I’d learned too much—passion, energy, control—would break me away from the working.
The crowd lined up to receive the sacraments, but I stayed focused on the threads.
I traced them all the way back to what they fed on.
Me.
When I had come to this room the first time, I had thought myself like one of those gruesome spirits, caught in the flow of life like a rag in the wind. It was everything I’d always feared. To get left, invisible and alone.
Darkness swallowed everything but the circle of wavering light on the stone thrown by the altar candles.
The priest kept his low murmur of absolution.
I was supposed to be moved along with the others, almost to the altar, sweating like a pig in my elaborate dress and veil.
But I knew more now. As soon as I had entered the room, the spell had hooked itself into me, feeding off me, pacing ahead of me to build the illusion on what it read in my own heart.
I was not the things of my nightmares, insubstantial and invisible. I was its originator. I was its creator.
Had I been walking around with other spells hooked into me?
Things I had not even imagined? Even the thought made my chest tighten and made it hard to draw a breath.
But I wrenched my focus away from my fear.

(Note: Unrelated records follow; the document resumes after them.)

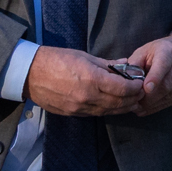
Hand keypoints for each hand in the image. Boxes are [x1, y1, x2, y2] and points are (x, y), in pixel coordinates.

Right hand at [24, 46, 147, 117]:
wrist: (30, 73)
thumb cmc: (56, 59)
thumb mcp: (84, 56)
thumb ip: (107, 64)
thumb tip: (125, 65)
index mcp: (92, 79)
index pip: (123, 88)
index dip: (135, 87)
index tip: (140, 83)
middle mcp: (88, 96)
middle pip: (119, 103)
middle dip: (133, 99)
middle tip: (140, 94)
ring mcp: (80, 107)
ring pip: (108, 111)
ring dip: (123, 108)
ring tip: (132, 103)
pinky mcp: (73, 113)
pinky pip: (96, 114)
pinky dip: (108, 111)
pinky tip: (114, 107)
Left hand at [120, 32, 171, 114]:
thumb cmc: (162, 50)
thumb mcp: (146, 50)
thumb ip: (135, 63)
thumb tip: (124, 80)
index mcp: (168, 50)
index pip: (163, 65)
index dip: (155, 78)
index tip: (146, 89)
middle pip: (166, 85)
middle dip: (149, 97)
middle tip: (135, 103)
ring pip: (170, 95)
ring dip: (153, 104)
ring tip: (139, 108)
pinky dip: (160, 106)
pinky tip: (149, 108)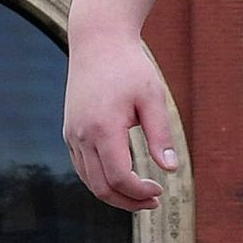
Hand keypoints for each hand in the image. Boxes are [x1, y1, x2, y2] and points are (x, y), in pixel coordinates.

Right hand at [63, 31, 181, 210]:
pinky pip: (83, 167)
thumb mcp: (152, 98)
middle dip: (128, 201)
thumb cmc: (129, 67)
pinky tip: (123, 176)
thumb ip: (161, 135)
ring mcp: (72, 134)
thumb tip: (172, 169)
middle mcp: (82, 135)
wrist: (97, 41)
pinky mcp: (70, 131)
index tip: (160, 189)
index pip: (119, 177)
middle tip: (154, 201)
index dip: (139, 192)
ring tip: (141, 193)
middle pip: (100, 187)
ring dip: (114, 193)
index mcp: (103, 128)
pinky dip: (101, 179)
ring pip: (88, 180)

I could not lose this sense of myself. Deliberately, I grasped the threads and began to pull them out of me.
At first, I felt an intense drain on my body.
Immediately, a sickening tremor rolled through me, as if everything in my body and self tried desperately to hang on to the threads.
I breathed deep. Slow. I thought of my feet rooted into the ground.
Myself planted in the dark and wild forest outside these walls.
I remembered the way the magic there flowed like currents, not threads, deeper, stronger.
I stopped fighting the spell and began to unweave it, pulling the threads out instead of breaking.
And then I stood alone. Breathing hard and sweating.
Left behind, there was only a room bathed in banal daylight.
No church, no priest, no village. Just bare stone, ruined and empty.
The sun shone in and leaf litter piled in the corners.
I walked to the window and put my elbows on the edge.
It was too narrow to lean out, but it overlooked the trees bordering the river.
The summer green was starting to turn golden, and I took a deep breath of fresh air that promised cool nights were coming.
I wondered if there were gods, even now, who roamed the mountains, bringing a tide of gold and silver frost behind them.
I thought of Perchta and for the first time felt regret.
It was she, after all, who had taught me so many useful things.
But I had more ahead of me, so I turned from the window.
Quickly, I walked to the little door at the other end of the room and let myself through.
Right on the other side, I took the key ring and tied it to myself with the strings of my tunic.
But even tied to myself, I did not let it go. I could not lose them this time.
My footsteps were silent, back in that grand hall with its arched ceiling and walls bathed in glimmering candlelight.
The strangers in rich clothes glimmered and whispered with every shift and breath.
The tall man with regal bearing behind a boar’s mask wearing a golden crown studded with jewels.
Just like before, every eye turned to me, sharp and whetted behind their fine masks, feather and diamond headpieces.
And the thing that made me shudder in sickening memory—the suckling pig.
I felt for the threads right away, imagining it to be the same. But I could not find them. Bewildered, I gripped the keys tighter, just to remind myself. I had tied them to me, but I was back in the dress of scarlet threads and the keys had been unbound. I gripped the ring in both hands.
Someone twittered.
“Mademoiselle écarlate,” the Emperor said, standing from the table. “Nous vous attendons.” He rounded the long table toward me, hand outstretched.
It was the same déjà vu. It was the same world of the spell. Where were the threads? I cast about in my mind, searching, but I could find no separation between myself and the world.